-- Records shown follows --
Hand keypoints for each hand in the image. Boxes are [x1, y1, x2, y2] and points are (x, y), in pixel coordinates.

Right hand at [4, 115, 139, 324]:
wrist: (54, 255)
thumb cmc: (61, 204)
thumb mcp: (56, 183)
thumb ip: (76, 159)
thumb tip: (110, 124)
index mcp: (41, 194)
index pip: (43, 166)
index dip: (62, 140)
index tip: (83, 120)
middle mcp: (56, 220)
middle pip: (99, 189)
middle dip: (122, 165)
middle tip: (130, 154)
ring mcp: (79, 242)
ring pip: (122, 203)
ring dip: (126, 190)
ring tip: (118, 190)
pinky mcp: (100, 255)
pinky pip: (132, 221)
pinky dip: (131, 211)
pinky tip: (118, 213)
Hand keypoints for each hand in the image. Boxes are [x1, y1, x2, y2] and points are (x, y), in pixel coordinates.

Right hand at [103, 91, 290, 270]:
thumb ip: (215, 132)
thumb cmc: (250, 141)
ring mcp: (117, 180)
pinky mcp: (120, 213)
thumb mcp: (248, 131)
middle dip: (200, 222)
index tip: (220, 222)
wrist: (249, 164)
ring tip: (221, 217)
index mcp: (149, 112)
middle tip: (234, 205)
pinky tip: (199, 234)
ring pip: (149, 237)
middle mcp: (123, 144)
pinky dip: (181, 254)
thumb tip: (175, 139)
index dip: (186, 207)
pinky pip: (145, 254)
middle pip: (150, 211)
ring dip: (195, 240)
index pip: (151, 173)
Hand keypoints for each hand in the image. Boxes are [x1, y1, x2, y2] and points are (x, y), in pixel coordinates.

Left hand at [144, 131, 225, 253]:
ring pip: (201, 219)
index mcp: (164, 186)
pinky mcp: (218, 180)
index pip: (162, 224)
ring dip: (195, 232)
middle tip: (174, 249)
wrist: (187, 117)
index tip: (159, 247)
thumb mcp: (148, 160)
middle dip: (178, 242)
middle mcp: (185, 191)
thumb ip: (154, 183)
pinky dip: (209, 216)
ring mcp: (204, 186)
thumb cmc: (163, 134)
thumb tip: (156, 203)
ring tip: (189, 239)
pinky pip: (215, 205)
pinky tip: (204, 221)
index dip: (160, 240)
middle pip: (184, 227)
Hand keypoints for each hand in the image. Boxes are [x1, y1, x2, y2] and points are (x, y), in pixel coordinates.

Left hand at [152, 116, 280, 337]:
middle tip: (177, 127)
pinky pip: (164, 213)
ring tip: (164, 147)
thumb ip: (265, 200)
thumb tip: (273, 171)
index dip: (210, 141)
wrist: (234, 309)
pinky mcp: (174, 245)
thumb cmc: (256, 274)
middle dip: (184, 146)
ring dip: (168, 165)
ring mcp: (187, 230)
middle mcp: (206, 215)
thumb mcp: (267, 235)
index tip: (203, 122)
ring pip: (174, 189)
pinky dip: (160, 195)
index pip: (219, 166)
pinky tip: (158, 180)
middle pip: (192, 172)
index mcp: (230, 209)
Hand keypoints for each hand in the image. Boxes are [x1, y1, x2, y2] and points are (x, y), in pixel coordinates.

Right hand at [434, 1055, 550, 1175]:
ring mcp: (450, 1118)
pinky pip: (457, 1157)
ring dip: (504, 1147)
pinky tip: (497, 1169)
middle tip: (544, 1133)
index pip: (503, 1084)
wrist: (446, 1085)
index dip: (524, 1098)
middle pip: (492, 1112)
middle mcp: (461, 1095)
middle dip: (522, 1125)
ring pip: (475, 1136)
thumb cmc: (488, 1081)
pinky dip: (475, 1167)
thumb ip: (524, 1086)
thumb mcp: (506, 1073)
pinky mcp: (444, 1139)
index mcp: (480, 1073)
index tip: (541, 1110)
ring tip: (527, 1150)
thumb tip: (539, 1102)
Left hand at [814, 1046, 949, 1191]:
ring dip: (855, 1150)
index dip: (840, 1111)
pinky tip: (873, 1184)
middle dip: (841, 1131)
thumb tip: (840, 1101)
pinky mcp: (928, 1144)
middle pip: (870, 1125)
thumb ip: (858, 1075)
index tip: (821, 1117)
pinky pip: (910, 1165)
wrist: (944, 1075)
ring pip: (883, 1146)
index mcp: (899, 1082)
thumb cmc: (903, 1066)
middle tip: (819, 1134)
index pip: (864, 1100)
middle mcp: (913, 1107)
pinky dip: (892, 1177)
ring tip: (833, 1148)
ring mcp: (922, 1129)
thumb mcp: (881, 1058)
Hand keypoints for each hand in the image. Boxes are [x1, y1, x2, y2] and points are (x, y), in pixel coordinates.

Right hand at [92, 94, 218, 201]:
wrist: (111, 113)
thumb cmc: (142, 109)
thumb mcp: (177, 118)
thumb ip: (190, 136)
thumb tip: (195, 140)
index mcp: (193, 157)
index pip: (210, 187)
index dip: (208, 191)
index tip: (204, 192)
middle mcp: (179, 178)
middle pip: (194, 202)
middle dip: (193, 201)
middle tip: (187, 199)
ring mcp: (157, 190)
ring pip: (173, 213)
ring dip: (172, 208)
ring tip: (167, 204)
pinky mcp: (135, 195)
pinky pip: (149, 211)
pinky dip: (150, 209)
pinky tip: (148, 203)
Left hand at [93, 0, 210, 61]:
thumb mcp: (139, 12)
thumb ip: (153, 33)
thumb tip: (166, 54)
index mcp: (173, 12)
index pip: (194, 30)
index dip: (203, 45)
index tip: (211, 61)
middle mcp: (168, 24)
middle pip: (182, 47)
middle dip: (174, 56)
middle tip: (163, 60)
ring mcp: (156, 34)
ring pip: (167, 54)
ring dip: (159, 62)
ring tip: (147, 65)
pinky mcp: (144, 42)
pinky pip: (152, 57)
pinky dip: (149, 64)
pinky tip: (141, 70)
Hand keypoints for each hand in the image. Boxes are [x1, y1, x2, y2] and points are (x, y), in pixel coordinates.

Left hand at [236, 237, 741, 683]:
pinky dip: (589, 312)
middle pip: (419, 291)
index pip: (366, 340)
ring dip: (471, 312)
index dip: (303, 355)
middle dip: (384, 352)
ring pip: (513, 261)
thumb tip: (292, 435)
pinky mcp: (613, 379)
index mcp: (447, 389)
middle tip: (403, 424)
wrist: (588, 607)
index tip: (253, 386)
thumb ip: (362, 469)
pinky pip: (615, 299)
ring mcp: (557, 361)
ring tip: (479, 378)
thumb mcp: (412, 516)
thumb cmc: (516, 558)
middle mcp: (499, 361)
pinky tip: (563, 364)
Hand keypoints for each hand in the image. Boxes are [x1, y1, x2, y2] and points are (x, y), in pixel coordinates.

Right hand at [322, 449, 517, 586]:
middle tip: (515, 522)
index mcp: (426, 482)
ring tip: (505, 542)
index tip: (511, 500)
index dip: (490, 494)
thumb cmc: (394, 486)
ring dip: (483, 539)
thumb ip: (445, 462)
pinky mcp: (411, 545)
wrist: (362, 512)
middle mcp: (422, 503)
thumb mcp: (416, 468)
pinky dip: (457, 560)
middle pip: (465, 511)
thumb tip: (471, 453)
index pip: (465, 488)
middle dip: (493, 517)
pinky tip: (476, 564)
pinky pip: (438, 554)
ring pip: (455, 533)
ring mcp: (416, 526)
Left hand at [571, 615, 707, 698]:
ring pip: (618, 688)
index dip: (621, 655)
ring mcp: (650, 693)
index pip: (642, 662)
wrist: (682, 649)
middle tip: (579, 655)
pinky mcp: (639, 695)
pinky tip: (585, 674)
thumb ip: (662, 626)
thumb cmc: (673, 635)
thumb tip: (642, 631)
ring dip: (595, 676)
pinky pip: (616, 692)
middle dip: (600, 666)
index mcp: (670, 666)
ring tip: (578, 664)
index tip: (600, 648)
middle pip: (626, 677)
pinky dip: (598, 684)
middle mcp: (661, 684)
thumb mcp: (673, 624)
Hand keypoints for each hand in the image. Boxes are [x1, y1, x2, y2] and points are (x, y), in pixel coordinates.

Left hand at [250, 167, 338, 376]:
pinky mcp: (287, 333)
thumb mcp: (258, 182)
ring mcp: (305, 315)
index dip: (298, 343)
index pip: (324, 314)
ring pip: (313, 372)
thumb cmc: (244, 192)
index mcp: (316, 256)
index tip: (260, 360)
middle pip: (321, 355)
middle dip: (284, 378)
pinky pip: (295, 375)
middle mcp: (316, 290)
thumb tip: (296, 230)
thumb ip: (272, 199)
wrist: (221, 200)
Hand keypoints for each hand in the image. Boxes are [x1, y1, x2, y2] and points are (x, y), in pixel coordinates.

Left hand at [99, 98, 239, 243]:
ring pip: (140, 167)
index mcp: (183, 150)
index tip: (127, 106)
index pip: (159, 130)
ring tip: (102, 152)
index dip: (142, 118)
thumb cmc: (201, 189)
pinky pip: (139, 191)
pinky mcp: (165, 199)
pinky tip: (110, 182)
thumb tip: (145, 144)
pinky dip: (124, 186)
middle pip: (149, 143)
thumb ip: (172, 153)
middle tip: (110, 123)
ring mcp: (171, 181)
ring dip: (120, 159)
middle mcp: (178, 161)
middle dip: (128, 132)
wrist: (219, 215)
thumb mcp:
-- Records shown concluded --
> [The task]
Write out only the lines from the very start of the entries above to the line that includes "index tip: (83, 120)", both ends included, each one unchanged.

> [Result]
Hand keypoints for each hand in the image. Boxes are [x1, y1, x2, y2] and points are (x, y), in pixel coordinates.

Right hand at [4, 115, 139, 324]:
wrist: (54, 255)
thumb cmc: (61, 204)
thumb mcp: (56, 183)
thumb ip: (76, 159)
thumb tip: (110, 124)
index mcp: (41, 194)
index pip: (43, 166)
index dip: (62, 140)
index tip: (83, 120)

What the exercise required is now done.